Both functions keep the same test-seam pattern (encode_runner, score_runner, shot_runner, session_factory) as the base run_plan, so they are fully testable without any real binary.
Alternatives considered¶
| Option | Pros | Cons | Why not chosen |
|---|---|---|---|
Flags on run_plan (--per-shot, --saliency) | Single entry-point | Complex branching; callers cannot mix modes orthogonally | Separate entry-points are simpler and independently testable |
New executor_pershot.py / executor_saliency.py modules | Clean separation | Extra import complexity; shared helpers would need a third module | Kept in executor.py — the shared dataclasses and _log helper stay local |
Scene-change via FFmpeg select=gt(scene,0.4) | No extra binary | Much slower than TransNet V2; no frame-accurate boundary output | detect_shots already wraps vmaf-perShot with a tested fallback path |
Consequences¶
- Positive: callers can measure real per-shot VMAF from a single call; the saliency-aware encode path is now end-to-end testable without custom wiring.

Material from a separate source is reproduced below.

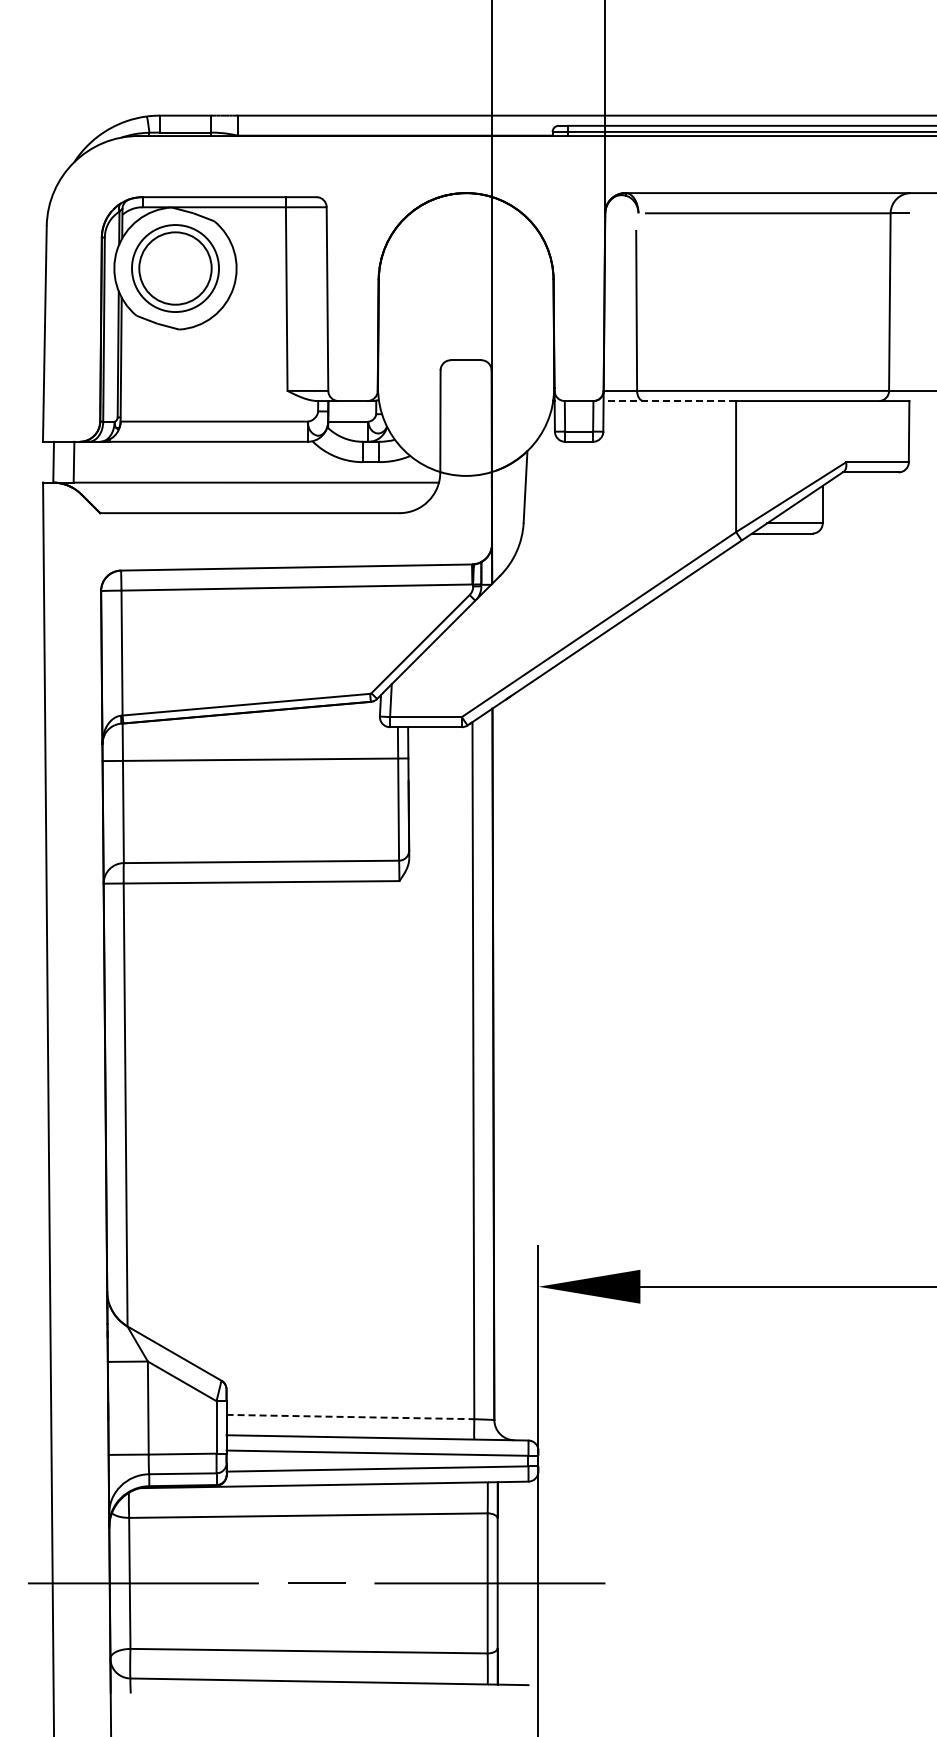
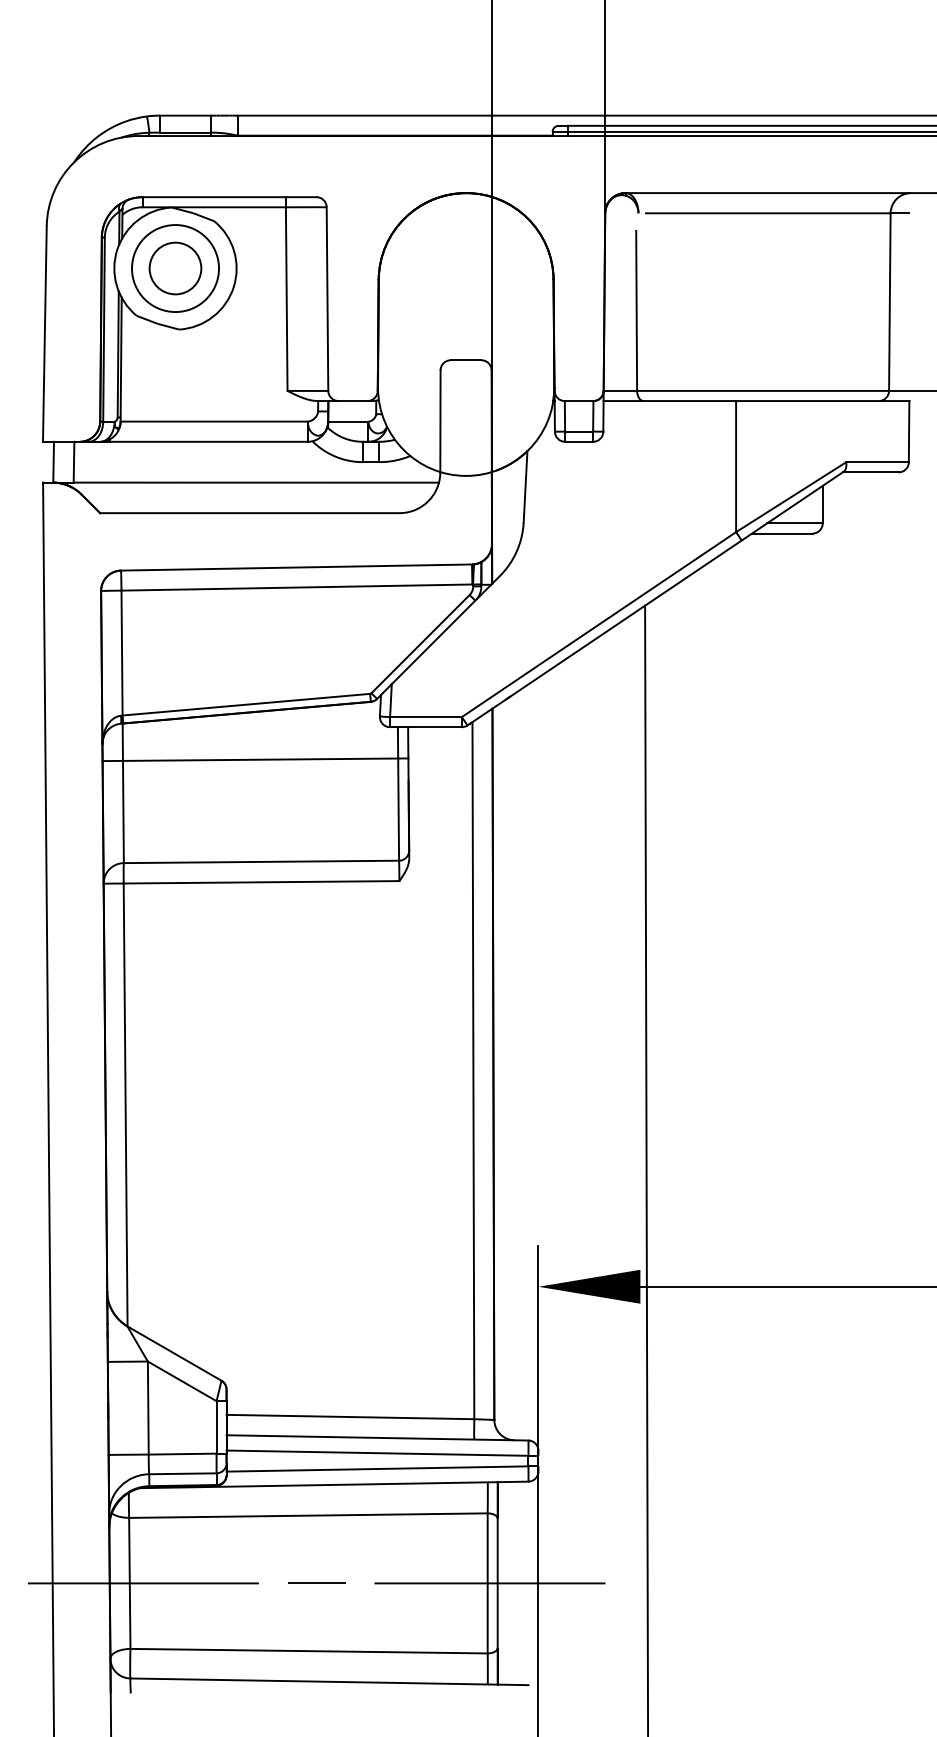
circle at (175, 268) diameter: 72 px -> 52 px
line at (669, 401): dashed -> solid
line at (646, 1169): none -> present
line at (350, 1417): dashed -> solid
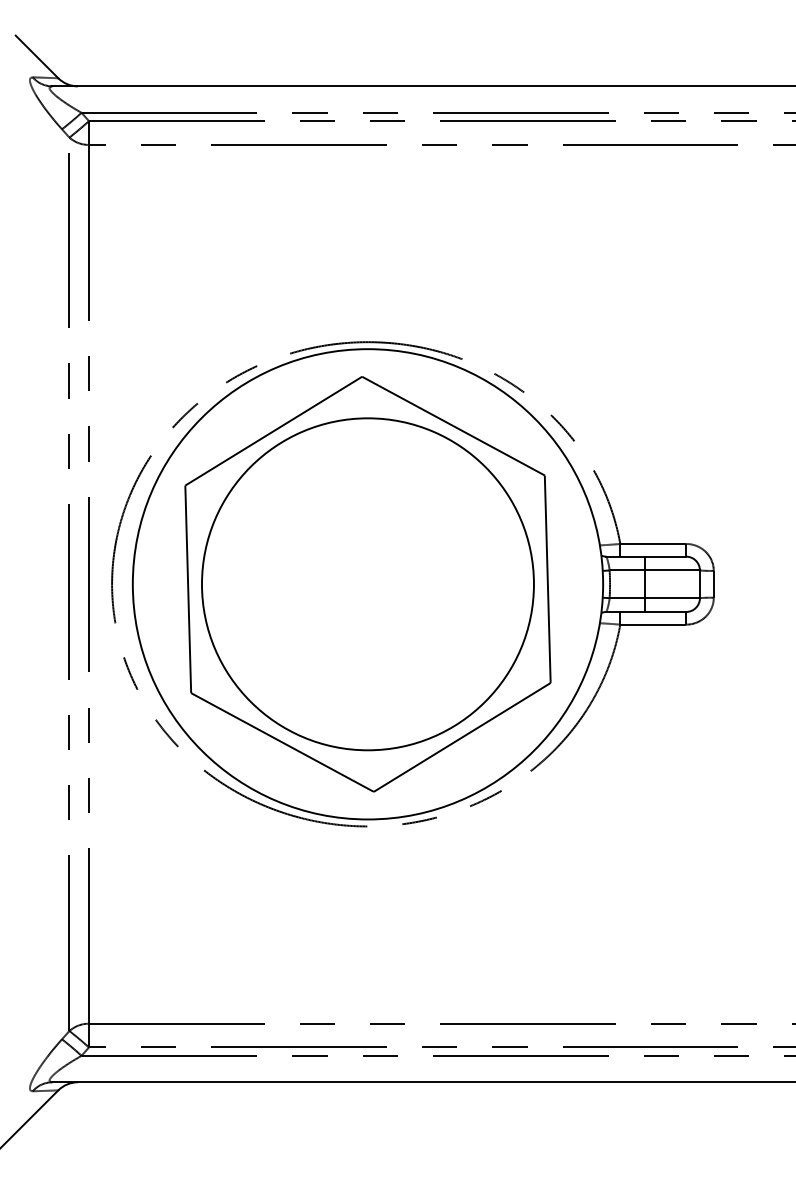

- Negative: per-shot execution runs N encodes + N score calls (N = shot count), which is proportionally slower than a single whole-clip run. This is expected and documented in
vmaf-tune.md. - Neutral / follow-ups:
run_plan_per_shotinherits thedetect_shotsfallback behaviour — callers should checkshot_countin the result row to distinguish real shot data from the single-shot sentinel.
References¶
- ADR-0454: Phase F base execute mode.
- ADR-0222:
vmaf-perShotC-side binary (TransNet V2 wrapper). - ADR-0293: saliency-aware ROI encoding (
saliency_aware_encode). - Per user direction: Phase F follow-up item, 2026-05-16.